INSTRUÇÕES DA TAREFA -
1) Transcreva tudo o que vai de "Passageiros indisciplinados passam" até "que provoquem tumulto." no texto sobre passageiros indisciplinados.
2) Retome o texto sobre passageiros indisciplinados a partir da última frase apresentada, dando continuidade a ele.

TEXTO APRESENTADO -
Passageiros indisciplinados passam a seguir novas regras da Agência Nacional de Aviação Civil (Anac) a partir desta segunda-feira (14/9), com aplicação em aeroportos brasileiros e voos regulares domésticos.
A medida organiza as respostas para diferentes tipos de ocorrência e busca reduzir situações que comprometem a segurança, a ordem ou a dignidade durante as operações aéreas.
O que muda para passageiros indisciplinados
A Resolução 800 da Anac estabelece uma classificação para os atos de indisciplina. A norma separa as ocorrências conforme a gravidade da conduta e define medidas diferentes para cada situação.
Nos casos mais leves, o passageiro pode receber orientação. A regra também considera situações como desobediência às instruções de funcionários, descumprimento de normas e comportamentos que provoquem tumulto.
Quando a conduta for classificada como grave, a Anac prevê multa de R$ 17,5 mil. A medida pode atingir situações como ameaças, agressões, danos que afetem a operação e determinadas condutas dentro da aeronave.
Casos podem gerar suspensão do voo
As situações consideradas gravíssimas podem levar à suspensão do acesso ao transporte aéreo. Nesse caso, o período pode ser de seis ou 12 meses, conforme a conduta registrada.
Entre os exemplos estão agressões físicas contra integrantes da tripulação, interferência em equipamentos de segurança e tentativa de invasão da cabine de comando.
A aplicação da suspensão exige que a companhia analise a ocorrência. A regra também garante ao passageiro o direito à ampla defesa durante o procedimento.
Como funciona a restrição de embarque
O passageiro suspenso pode ter a emissão de novas passagens bloqueada. O check-in também pode ser impedido durante o período determinado pela empresa.
A companhia responsável pela aplicação da suspensão deve compartilhar os dados do passageiro com outras empresas aéreas. Assim, a restrição alcança os voos regulares domésticos operados por diferentes companhias.

DADOS REGISTRADOS -
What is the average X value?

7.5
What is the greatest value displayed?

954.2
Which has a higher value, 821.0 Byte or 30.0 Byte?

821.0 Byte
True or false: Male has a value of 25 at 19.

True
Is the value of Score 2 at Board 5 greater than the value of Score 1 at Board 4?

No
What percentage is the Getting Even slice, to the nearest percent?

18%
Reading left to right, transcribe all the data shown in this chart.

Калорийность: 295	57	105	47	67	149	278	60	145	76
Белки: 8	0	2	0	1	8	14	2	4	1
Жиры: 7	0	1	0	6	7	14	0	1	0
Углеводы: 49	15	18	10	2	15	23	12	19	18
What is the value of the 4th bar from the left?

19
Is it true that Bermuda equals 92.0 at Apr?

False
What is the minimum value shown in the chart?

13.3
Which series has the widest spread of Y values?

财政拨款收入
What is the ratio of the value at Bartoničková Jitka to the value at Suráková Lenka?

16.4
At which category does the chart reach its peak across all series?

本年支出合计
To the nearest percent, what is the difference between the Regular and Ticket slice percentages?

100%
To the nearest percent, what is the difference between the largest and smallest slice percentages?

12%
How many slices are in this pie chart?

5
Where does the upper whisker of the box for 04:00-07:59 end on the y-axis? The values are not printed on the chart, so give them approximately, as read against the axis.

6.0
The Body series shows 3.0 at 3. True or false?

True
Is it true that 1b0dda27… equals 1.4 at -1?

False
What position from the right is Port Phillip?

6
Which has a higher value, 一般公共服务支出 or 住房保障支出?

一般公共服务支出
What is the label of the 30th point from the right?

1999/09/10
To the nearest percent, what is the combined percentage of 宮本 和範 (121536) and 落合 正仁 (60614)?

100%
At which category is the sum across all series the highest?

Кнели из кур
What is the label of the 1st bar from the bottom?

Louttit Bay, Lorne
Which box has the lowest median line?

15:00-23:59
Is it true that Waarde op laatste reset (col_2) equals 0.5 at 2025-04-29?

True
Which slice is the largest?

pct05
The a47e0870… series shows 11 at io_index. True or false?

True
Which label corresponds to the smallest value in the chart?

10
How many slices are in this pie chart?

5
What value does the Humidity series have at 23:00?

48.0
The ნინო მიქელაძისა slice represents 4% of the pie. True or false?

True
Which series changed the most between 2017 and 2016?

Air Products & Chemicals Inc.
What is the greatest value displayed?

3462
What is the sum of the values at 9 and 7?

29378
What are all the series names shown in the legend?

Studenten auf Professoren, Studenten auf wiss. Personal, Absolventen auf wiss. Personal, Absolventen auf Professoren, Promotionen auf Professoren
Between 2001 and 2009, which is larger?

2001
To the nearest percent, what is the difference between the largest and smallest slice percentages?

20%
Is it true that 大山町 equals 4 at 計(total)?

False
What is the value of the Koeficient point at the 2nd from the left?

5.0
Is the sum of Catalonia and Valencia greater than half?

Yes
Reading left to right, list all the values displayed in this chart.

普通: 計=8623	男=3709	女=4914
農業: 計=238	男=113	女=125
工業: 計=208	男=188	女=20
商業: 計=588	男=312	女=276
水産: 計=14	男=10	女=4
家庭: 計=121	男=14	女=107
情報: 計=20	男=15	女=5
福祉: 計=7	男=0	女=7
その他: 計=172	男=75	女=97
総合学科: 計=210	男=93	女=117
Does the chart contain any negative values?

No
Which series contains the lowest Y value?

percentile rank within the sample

RESPOSTAS DO EXERCÍCIO -
1)
Passageiros indisciplinados passam a seguir novas regras da Agência Nacional de Aviação Civil (Anac) a partir desta segunda-feira (14/9), com aplicação em aeroportos brasileiros e voos regulares domésticos.
A medida organiza as respostas para diferentes tipos de ocorrência e busca reduzir situações que comprometem a segurança, a ordem ou a dignidade durante as operações aéreas.
O que muda para passageiros indisciplinados
A Resolução 800 da Anac estabelece uma classificação para os atos de indisciplina. A norma separa as ocorrências conforme a gravidade da conduta e define medidas diferentes para cada situação.
Nos casos mais leves, o passageiro pode receber orientação. A regra também considera situações como desobediência às instruções de funcionários, descumprimento de normas e comportamentos que provoquem tumulto.

2)
A norma determina ainda que as empresas mantenham mecanismos para compartilhar essas informações de forma simultânea. O objetivo é permitir que a suspensão seja cumprida durante o período estabelecido.
Companhias também podem ser penalizadas
As empresas aéreas precisam cumprir as restrições determinadas pela regulamentação. O descumprimento das regras pode gerar sanções administrativas aplicadas pela Anac.
Os operadores também devem comunicar os casos registrados à agência. Para ocorrências gravíssimas, a comunicação deve ser imediata.
Nos casos graves, o prazo chega a cinco dias. Para as demais ocorrências, a comunicação pode ser feita em até 30 dias.
Número de ocorrências aumentou no Brasil
A mudança ocorre após o aumento dos registros de indisciplina no transporte aéreo. Entre janeiro e junho de 2026, o Brasil contabilizou 881 ocorrências.
Desse total, 154 episódios tiveram potencial de comprometer a segurança operacional. Segundo o Ministério de Portos e Aeroportos, esse grupo apresentou crescimento de 22% em relação ao mesmo período de 2025.
Em 2025, foram registrados 1.764 episódios de indisciplina em aeroportos e aeronaves. O número representou alta de 66% em comparação com 2024, quando foram contabilizados 1.061 casos.